Wednesday, April 4, 2012

FLORENCE

Sunday is another beautiful day, warm and sunny, and we have just two things on the 'must' list - make sure we have our Rome train tickets in order, and if we are going to see the Ufizzi Gallery, Italy's answer to the Louvre, today is the day as it is closed on Monday.  So after a little breakfast at Dei Mori, great coffee and home made bread, we set of for the train station and find ourselves immediately in the middle of a women's 10K.  So well organized with volunteers on almost every corner, we followed the route almost to the train station, enjoying the music at the finish line along the way.  It was great fun and a great way to start the day.

Tickets taken care of, we spent a lot of the day just wandering and sightseeing, took in part of a mass at one of the famous churches, San Marco.  Then, late afternoon, off to the Uffizi to see if we can avoid the long lines we saw all day.  Sure enough, about 5pm, a couple of hours before closing we walked right in, plugged in the Rick Steves audiotour on the phone and were on our way.  I'm sure a good tour - we saw a few of them - would be the best way to see it, I'm never sure how to find the 'good' tour.  So Rick leads the way with a really entertaining and thoughtful guide which we both thoroughly enjoyed.  It was a great two hour tour of Renaissance Art.  That was followed by another fine dinner at a tiny place suggested by our host.   The highlight was either Alex' Green Pizza, or my steak, sliced and seasoned with the finest balsamic vinegar I have ever tasted.  It comes from a farm they buy from and isn't available for sale or I'd certainly have a bottle in my suitcase right now.

§ **Extracted data**
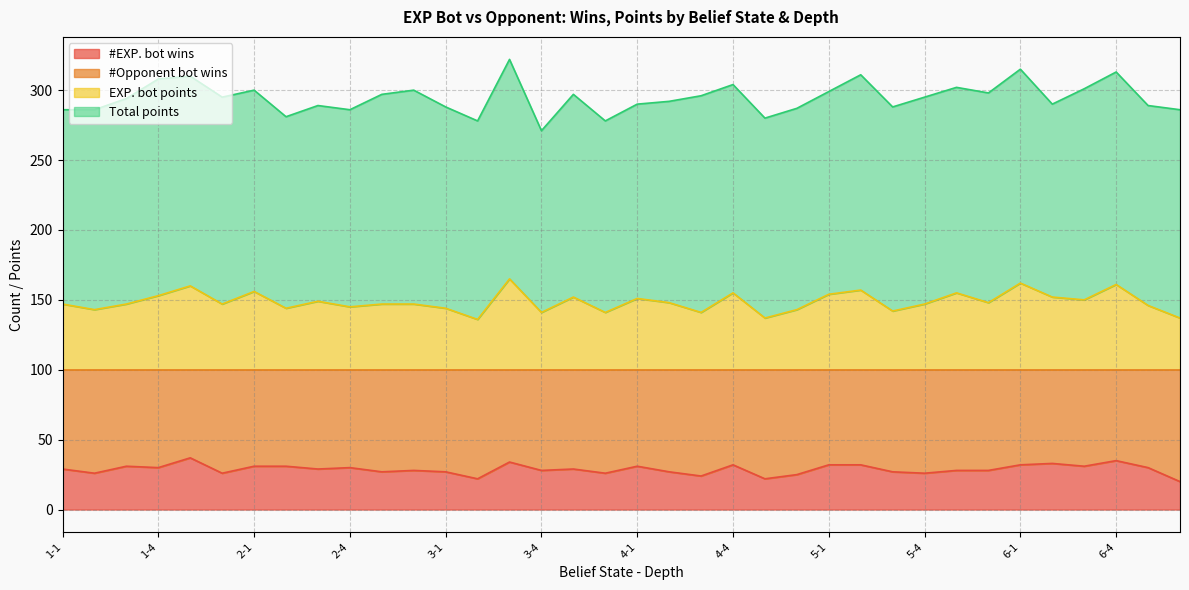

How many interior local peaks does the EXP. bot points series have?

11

==

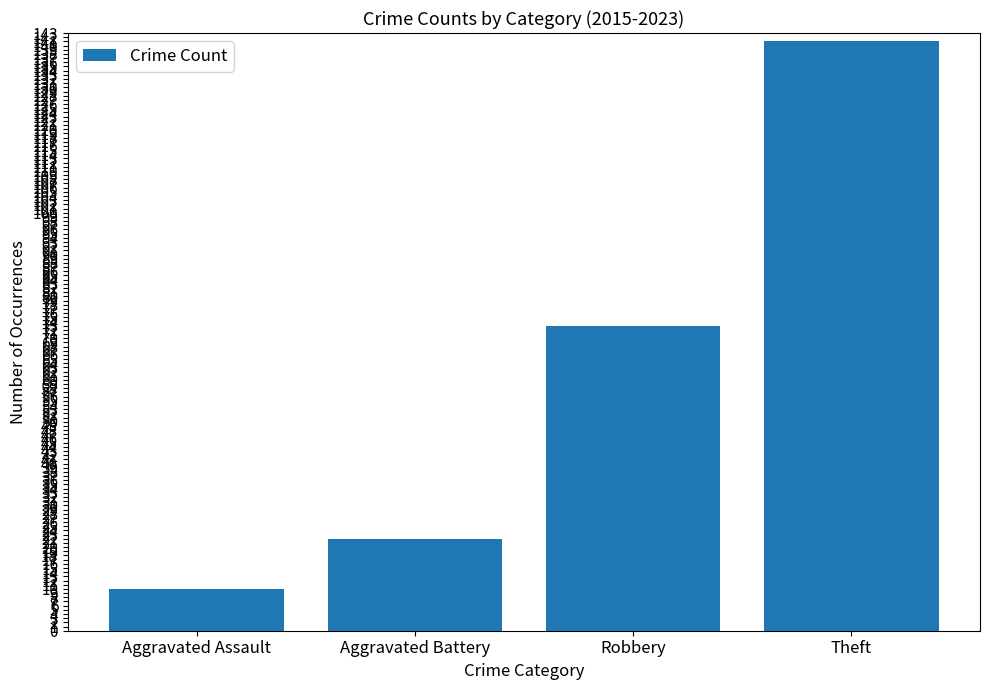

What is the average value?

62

---

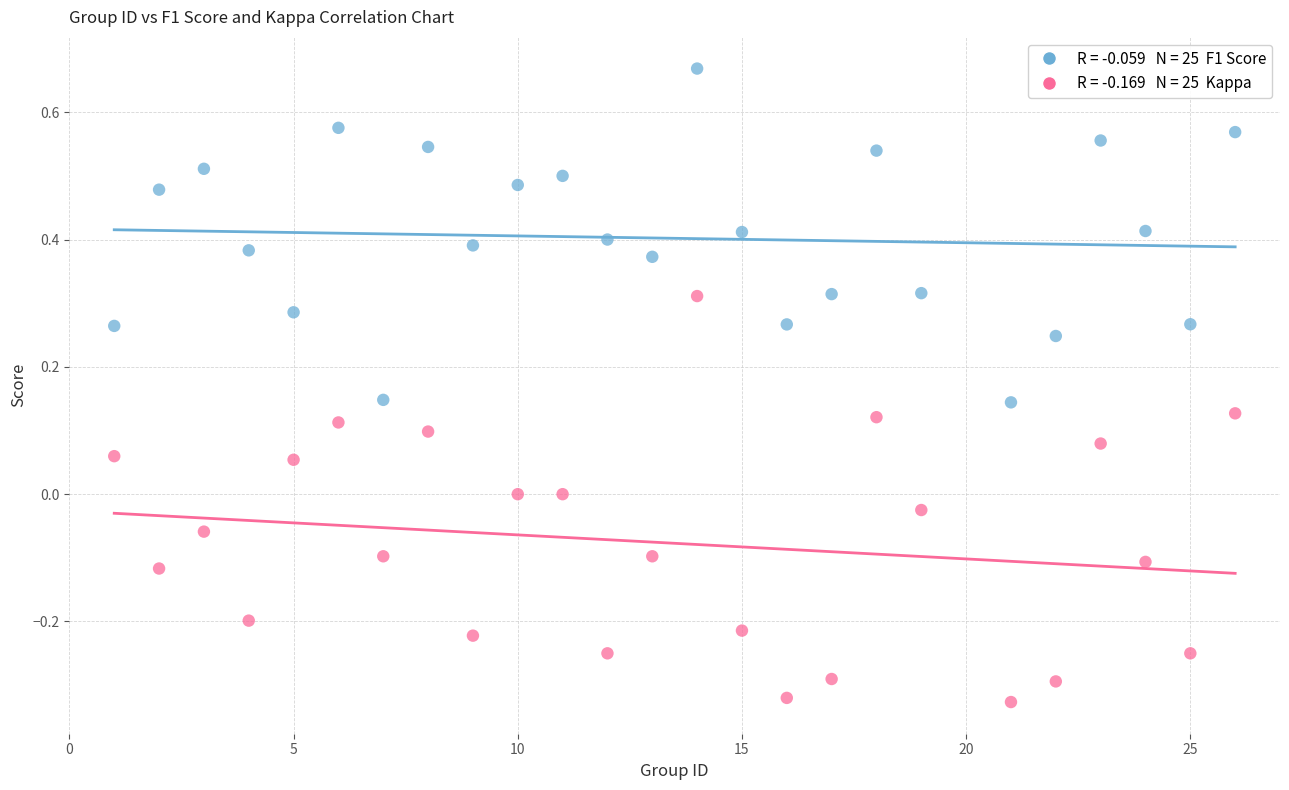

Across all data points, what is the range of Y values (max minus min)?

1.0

§ **Requirement 1**
Reproduce the Florence entry between "Sunday is another" and "start the day.", inclusive.
§ **Requirement 2**
Summarize the Florence entry in two sentences.
The items have no connection to the Florence entry.

§ **Exercise response 1**
Sunday is another beautiful day, warm and sunny, and we have just two things on the 'must' list - make sure we have our Rome train tickets in order, and if we are going to see the Ufizzi Gallery, Italy's answer to the Louvre, today is the day as it is closed on Monday.  So after a little breakfast at Dei Mori, great coffee and home made bread, we set of for the train station and find ourselves immediately in the middle of a women's 10K.  So well organized with volunteers on almost every corner, we followed the route almost to the train station, enjoying the music at the finish line along the way.  It was great fun and a great way to start the day.

§ **Exercise response 2**
On a warm, sunny Sunday in Florence, the travelers came upon a women's 10K while heading to the train station for their Rome tickets, then spent much of the day sightseeing and attended part of a mass at San Marco. Around 5pm they walked into the Uffizi without a line and took a two-hour Rick Steves audio tour of Renaissance art, then had dinner at a tiny place their host suggested.